(Beginning of DOCUMENT TEXT)

Figure 4. Depth data estimated from monocular views (closer surfaces in red and surfaces further away in blue).
The rendering pipeline for the geometry occlusion is presented in Figure 5. Tracking information was used to align the virtual scene with the real-world environment. Before starting the rasterization process, frustum culling [31] was used to remove any objects outside of the viewport. After rasterization, the normalized depth information was tested with each fragment, and portions of the scene that would appear over the real-world environment were discarded.
Figure 5. Rendering pipeline for geometry occlusion: the vertex shader calculates the projected vertex depth and passes it to the fragment shader where the depth of each fragment is evaluated against the depth data. Only visible fragments are rendered; all geometries are frustum culled to prevent any computation on geometries that are completely outside of the camera viewport.
The depth data were provided as an array of 16-bit depth values, efficiently stored in a WebGL texture using the luminance alpha mode, which allowed for two 16-bit unsigned byte colour channels, exactly matching the size of the input data. The depth data provided were not normalized by default so the depth buffer coordinates may not correspond to screen-space coordinates. To convert from depth buffer coordinates, a normalization matrix was provided by the API that had to be applied to correct the screen coordinates.
The resolution of the depth data could be different from the screen resolution depending on the system. In the used test scenario, the depth resolution of 160 × 190 pixels was much smaller than the image resolution. A linear interpolation was used to filter and upscale the depth data to match the rendering resolution. Figure 6 presents the results obtained with the linear interpolation compared to a nearest-neighbour rescaling, which leads to a cleaner depth in the image on the right. Upscaling of the depth data was performed in the shader by improving the depth occlusion without any noticeable performance impact.
Figure 6. Comparison between nearest neighbour (a) and linear filtering (b) for depth data resampling.
To reuse the existing materials from the three.js library, we analysed how the materials shaders were built from the material description. The shaders were built from a set of OpenGL Shading Language (GLSL) shader chunks, and each material had its own shader program, which, after being compiled, was managed by the internal renderer of the library.

(End of DOCUMENT TEXT)
(Beginning of SUPPLIED MATERIAL)

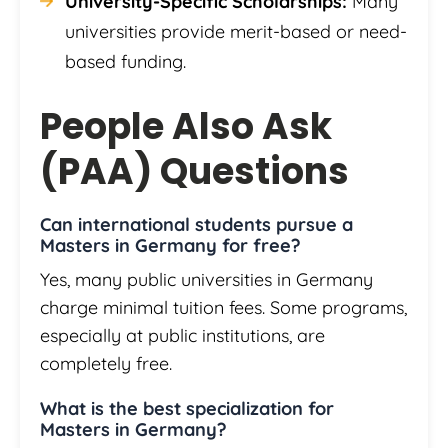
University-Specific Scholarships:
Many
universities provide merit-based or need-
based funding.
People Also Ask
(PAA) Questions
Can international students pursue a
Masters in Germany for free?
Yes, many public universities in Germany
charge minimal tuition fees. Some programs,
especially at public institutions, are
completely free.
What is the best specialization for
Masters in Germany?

(End of SUPPLIED MATERIAL)

- _CHECK YOUR UNDERSTANDING_
a. According to the depth occlusion text, what technique removed objects outside the viewport before rasterization began?
b. Does each statement agree with the depth occlusion text? Answer yes or no for each, and quote the words that decide it.
(i) The depth data were stored in a WebGL texture using the luminance alpha mode.
(ii) The depth data were normalized by default.
(iii) Upscaling the depth data in the shader had a noticeable performance impact.
c. Return the stretch of the depth occlusion text from "The depth data were" through "the screen coordinates.".
Answer from the depth occlusion text alone, without using the listing.

- _WRITTEN RESPONSES_
a. Frustum culling.

b.
(i) Yes: "efficiently stored in a WebGL texture using the luminance alpha mode"
(ii) No: "The depth data provided were not normalized by default"
(iii) No: "without any noticeable performance impact"

c.
The depth data were provided as an array of 16-bit depth values, efficiently stored in a WebGL texture using the luminance alpha mode, which allowed for two 16-bit unsigned byte colour channels, exactly matching the size of the input data. The depth data provided were not normalized by default so the depth buffer coordinates may not correspond to screen-space coordinates. To convert from depth buffer coordinates, a normalization matrix was provided by the API that had to be applied to correct the screen coordinates.